## Aim
Copy the material from its first line up to and including the line with "available: available -> intensive", switching every "colour" to "shade" and leaving everything else unchanged.

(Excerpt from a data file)

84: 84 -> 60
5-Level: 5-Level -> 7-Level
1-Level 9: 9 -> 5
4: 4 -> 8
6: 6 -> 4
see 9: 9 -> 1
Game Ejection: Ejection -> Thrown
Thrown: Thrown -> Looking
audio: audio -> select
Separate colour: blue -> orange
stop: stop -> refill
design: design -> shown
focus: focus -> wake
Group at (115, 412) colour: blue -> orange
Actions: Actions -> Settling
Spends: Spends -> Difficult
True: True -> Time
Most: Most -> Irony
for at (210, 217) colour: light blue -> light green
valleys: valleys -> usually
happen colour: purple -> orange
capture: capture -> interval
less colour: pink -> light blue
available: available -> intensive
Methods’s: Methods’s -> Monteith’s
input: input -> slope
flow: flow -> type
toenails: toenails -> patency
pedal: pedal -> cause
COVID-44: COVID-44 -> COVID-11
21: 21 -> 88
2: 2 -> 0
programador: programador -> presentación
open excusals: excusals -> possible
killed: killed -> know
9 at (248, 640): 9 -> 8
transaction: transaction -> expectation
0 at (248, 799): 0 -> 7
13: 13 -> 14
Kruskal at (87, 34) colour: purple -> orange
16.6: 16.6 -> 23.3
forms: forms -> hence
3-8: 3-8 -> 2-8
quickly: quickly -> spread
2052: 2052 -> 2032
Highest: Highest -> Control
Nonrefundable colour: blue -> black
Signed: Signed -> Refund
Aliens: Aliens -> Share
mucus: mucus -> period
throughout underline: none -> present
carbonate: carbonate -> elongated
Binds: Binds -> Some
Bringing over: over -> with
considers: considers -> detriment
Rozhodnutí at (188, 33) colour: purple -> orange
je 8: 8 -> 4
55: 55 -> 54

## Worked answer
84: 84 -> 60
5-Level: 5-Level -> 7-Level
1-Level 9: 9 -> 5
4: 4 -> 8
6: 6 -> 4
see 9: 9 -> 1
Game Ejection: Ejection -> Thrown
Thrown: Thrown -> Looking
audio: audio -> select
Separate shade: blue -> orange
stop: stop -> refill
design: design -> shown
focus: focus -> wake
Group at (115, 412) shade: blue -> orange
Actions: Actions -> Settling
Spends: Spends -> Difficult
True: True -> Time
Most: Most -> Irony
for at (210, 217) shade: light blue -> light green
valleys: valleys -> usually
happen shade: purple -> orange
capture: capture -> interval
less shade: pink -> light blue
available: available -> intensive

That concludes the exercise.